Text segment:
┌──
But the story did get me thinking about stolen property. Art, I understand, is easy to trace. Let’s talk, I don’t know, diamond earrings. I assume that if I were to purchase a pair of diamond earrings, and it turned out to be stolen – the item would go back to its rightful owner. But what about the money I paid for the property? Is the seller (and from here on, I’m assuming all the seller was equally innocent of the items provenance) supposed to reimburse me? And is the person he/she bought it from supposed to reimburse him/her? I’m not an attorney – perhaps one of our readers that is might inform the rest of us.

But… the answer to the reimbursement question presumably says something about incentives as well. If the buyer of stolen property takes the entire hit (i.e., the item is seized by the rightful owner, and the buyer is not reimbursed), it increases the incentive to ensure that items one buys are not stolen, but decreases the incentive to ensure that items one sells are not stolen. (Also… buyers are then encouraged to turn around and resell quickly.) If the seller takes the hit (i.e., is required to reimburse the buyer for items seized by the rightful owner), selling stolen property becomes discouraged, but not buying it. Thus – one has a greater incentive to buy and hang onto stolen property.
└──
Source data:
┌──
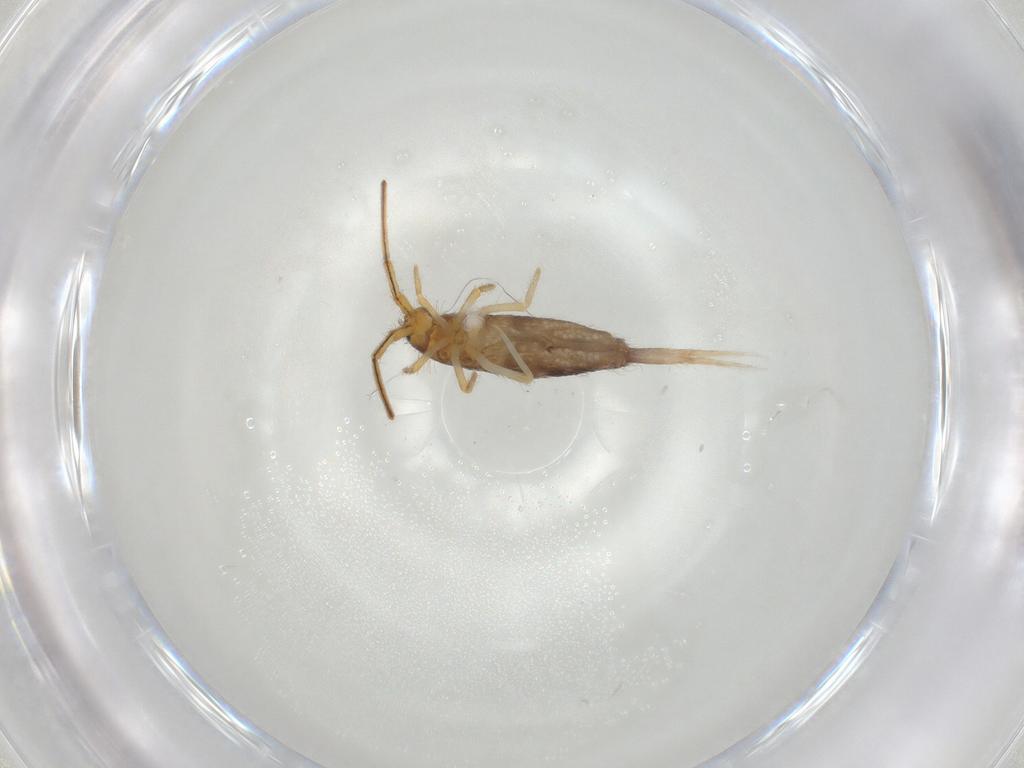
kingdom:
└──
Directions:
1. In the stolen property text, replace "attorney" with "lawyer" and write out the stretch from "But the story" through "rest of us.".
2. According to the stolen property text, what item does the writer use as an example in place of art?
3. Quote every question the writer asks in the first paragraph of the stolen property text.

Response list:
1.
But the story did get me thinking about stolen property. Art, I understand, is easy to trace. Let’s talk, I don’t know, diamond earrings. I assume that if I were to purchase a pair of diamond earrings, and it turned out to be stolen – the item would go back to its rightful owner. But what about the money I paid for the property? Is the seller (and from here on, I’m assuming all the seller was equally innocent of the items provenance) supposed to reimburse me? And is the person he/she bought it from supposed to reimburse him/her? I’m not an lawyer – perhaps one of our readers that is might inform the rest of us.

2. A pair of diamond earrings.

3.
- "But what about the money I paid for the property?"
- "Is the seller (and from here on, I’m assuming all the seller was equally innocent of the items provenance) supposed to reimburse me?"
- "And is the person he/she bought it from supposed to reimburse him/her?"